Dr Carl suggests however, that it is a good idea to tell children the story behind the magical creatures, not only because it adds to the excitement, but also because it will help when the child is ready to know the truth.
“When a child asks whether these creatures are real or myth, they are probably ready to know the truth,” she says.
“Parents can share how much fun it was to believe in such things with their children, and bring it back to the history, the tradition, and the joy at this point. That way, the child learns that the intent of this lie was good.
“While most lie telling is frequently condemned and discouraged, lie telling is also an important part of development for children. In fact, children’s developing understanding of lies and their actual lying is associated with the maturation of their cognitive abilities, such as their growing understanding of the mental states of others.
“Whether a lie is discouraged or encouraged by parents depends on the moral consequences and intent of the lie.”
Dr Sharman agrees that in terms of Santa, the Easter Bunny or the Tooth Fairy, it is the intent behind the lie that is most important.

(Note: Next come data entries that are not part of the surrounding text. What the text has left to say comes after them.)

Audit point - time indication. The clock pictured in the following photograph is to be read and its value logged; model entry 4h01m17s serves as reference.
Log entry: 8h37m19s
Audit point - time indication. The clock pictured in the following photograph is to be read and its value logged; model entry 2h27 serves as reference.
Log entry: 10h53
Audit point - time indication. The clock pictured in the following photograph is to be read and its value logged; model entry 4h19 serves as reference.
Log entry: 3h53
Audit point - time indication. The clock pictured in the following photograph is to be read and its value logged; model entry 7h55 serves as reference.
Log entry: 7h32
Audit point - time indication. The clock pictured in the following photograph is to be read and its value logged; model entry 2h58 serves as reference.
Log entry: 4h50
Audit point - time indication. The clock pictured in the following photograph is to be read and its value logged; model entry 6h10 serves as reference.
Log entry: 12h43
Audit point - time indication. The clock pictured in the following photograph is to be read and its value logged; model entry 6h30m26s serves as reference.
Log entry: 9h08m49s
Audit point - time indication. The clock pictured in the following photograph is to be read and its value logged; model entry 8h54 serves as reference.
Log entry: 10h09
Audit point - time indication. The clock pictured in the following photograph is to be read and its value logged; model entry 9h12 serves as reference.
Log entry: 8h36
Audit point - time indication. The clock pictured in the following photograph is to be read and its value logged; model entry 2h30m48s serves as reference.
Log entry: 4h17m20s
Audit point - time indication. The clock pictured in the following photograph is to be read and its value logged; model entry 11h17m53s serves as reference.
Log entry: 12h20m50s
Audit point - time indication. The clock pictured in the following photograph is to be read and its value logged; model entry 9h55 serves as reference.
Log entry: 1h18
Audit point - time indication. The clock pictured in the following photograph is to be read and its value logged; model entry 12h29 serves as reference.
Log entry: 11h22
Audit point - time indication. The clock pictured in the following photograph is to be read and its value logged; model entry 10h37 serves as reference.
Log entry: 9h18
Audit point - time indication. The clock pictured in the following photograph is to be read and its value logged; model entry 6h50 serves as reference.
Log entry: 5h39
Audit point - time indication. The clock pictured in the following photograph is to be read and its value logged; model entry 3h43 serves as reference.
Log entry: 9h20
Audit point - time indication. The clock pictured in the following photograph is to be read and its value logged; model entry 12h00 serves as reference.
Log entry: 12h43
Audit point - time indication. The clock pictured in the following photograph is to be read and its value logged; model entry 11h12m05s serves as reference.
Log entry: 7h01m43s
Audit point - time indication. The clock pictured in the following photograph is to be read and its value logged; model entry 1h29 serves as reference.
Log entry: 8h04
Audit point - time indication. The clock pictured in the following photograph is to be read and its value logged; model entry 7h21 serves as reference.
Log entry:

“Positive and high-functioning social intent would include understanding that children at their developmental stage have an intense curiosity and imagination and such ‘lies’ feed into their excitement and wonder about the world,” she says.
“It creates a positive association with Christmas-time that is likely to last a lifetime. By the time the child is old enough to realise Santa is made up, if they have well developed social understanding, they will also understand their parents’ motivation in going along with the game. That it was for their enjoyment and benefit.
“Children with poorer developed social skills may become quite angry however, and feel they have been deceived.
“They won't understand their parents’ motivation and be confused as to why their parents have lied to them.
“I would very much recommend against going along with the Santa/Easter Bunny myth in the case of children on the autism spectrum for example. They are unlikely to appreciate the social intent behind such deception.”